The public exacerbation of anti-Catholicism became visible at various points in modern history. In 1880 and 1901 for example, the French government adopted anti-clerical laws that made it possible to expulse religious, even contemplative orders. In 1903, the Carthusian monks were expulsed, with the support of the army and police forces, from their monastery, the Grande Chartreuse in Saint-Pierre-de-Chartreuse. This and the other hundreds of expulsions were the consequence of the anticlerical rhetoric that had pervaded French public and political discourse for decades. This rhetoric was fueled by caricatures with vulgar and obscene accusations against the clergy as well as religious orders.
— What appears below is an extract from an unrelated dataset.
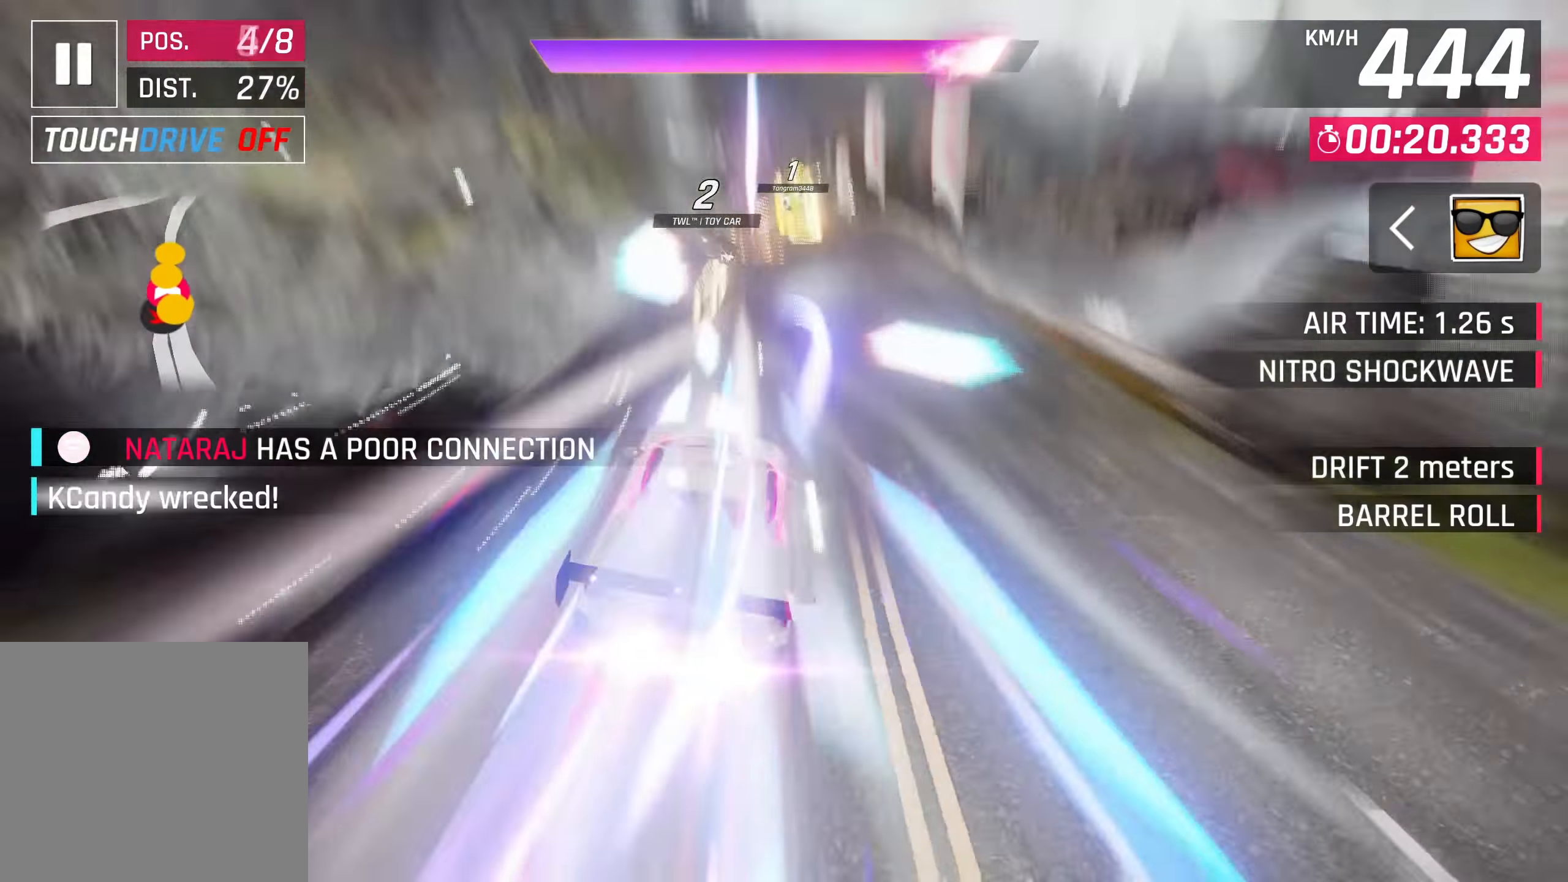
{"buttons": [], "left_stick": "center", "right_stick": "up", "events": []}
This vulgarity makes it evident that French anti-clericalism and European anti-Catholicism are not so much concerned with real political or ideological issues, but with the vital, primitive threat posed by the idea of clerical and monastic, ascetic life. Monasticism is the archetypal enemy of liberalism. It questions the anthropology postulated by the principles of liberal society. The liberal subject cannot reasonably be attracted to the idea of giving up comfort, financial power, material wealth, and the freedom to choose between different, consumable options at all levels of his or her life. Therefore, liberalism must cultivate the idea that monasticism is a scam and that religious life is just a farce. In reality, monks and nuns are depraved, greedy, insatiable monsters.

It is only by entertaining this profound, almost psychotic conviction about the failure of the Catholic program that Western liberalism can uphold its own program and its struggle against ideas such as religious reformation and life beyond physical and social limitations. But paradoxically, anti-Catholicism ends up, in its struggle against transcendence, resembling the religion that it wants to repress. Like Catholics, anti-Catholics accept that a personified enemy, the Catholic Church, exists, and describe this enemy as a metaphysical entity, in abstract, absolute notions. And like Catholics practicing Eucharistic communion to participate in the passion and resurrection of Christ, anti-Catholics practice some kind of inverted, liturgical anti-Eucharist, by celebrating the death and passion of Catholicism, by devouring its embodied reality, and by feeding off its dispersed fragments. In its fear and anger about the threat of transcendence, anti-Catholicism mimics the dying being whose death it wished for, so as to ridicule it and make its return impossible.

Thus, the resilience of anti-Catholicism can be explained by the expurgatory function that it assumes in Western liberal societies. Anti-Catholicism is not just a random element of liberal discourse. It is liberalism’s reaction to the presence of Catholic religiosity in its organism. By concentrating the contempt emanating from its limbs and organs on Catholicism, a liberal society becomes able to eject Catholicism from that organism, and purge itself from its desire for religious and spiritual expansion.

A notable consequence of this liberal expurgation is that the Western interest in religions outside of its own cultural realm and its hope to find non-religious answers to its religious questions there will remain, as long as anti-Catholicism is dominant, tainted by anti-Catholic bias. The West justifies its interest in non-Western religious and spiritual traditions, such as East Asian Buddhism, meditation, yoga, precisely by pointing out the deceitfulness and false aspirations to transcendence of Christianity and Catholicism, and by approaching non-Western religions under the assumption that these religions will be fundamentally different from the repudiated Christian stereotype.

This poses a dangers insofar as anti-Catholicism might turn into the new form of Western universalism. The West will extend its expurgatory bias, in its struggle to purge itself from Catholicism, to a global level. Wherever it will find religion, it will praise that religion as being a healthy, responsible alternative to Catholicism.

Paradoxically, anti-Catholicism, which is grounded in the rejection of Catholicism’s alleged, colonial universalism, might turn out to be the new universalist aspiration of the West.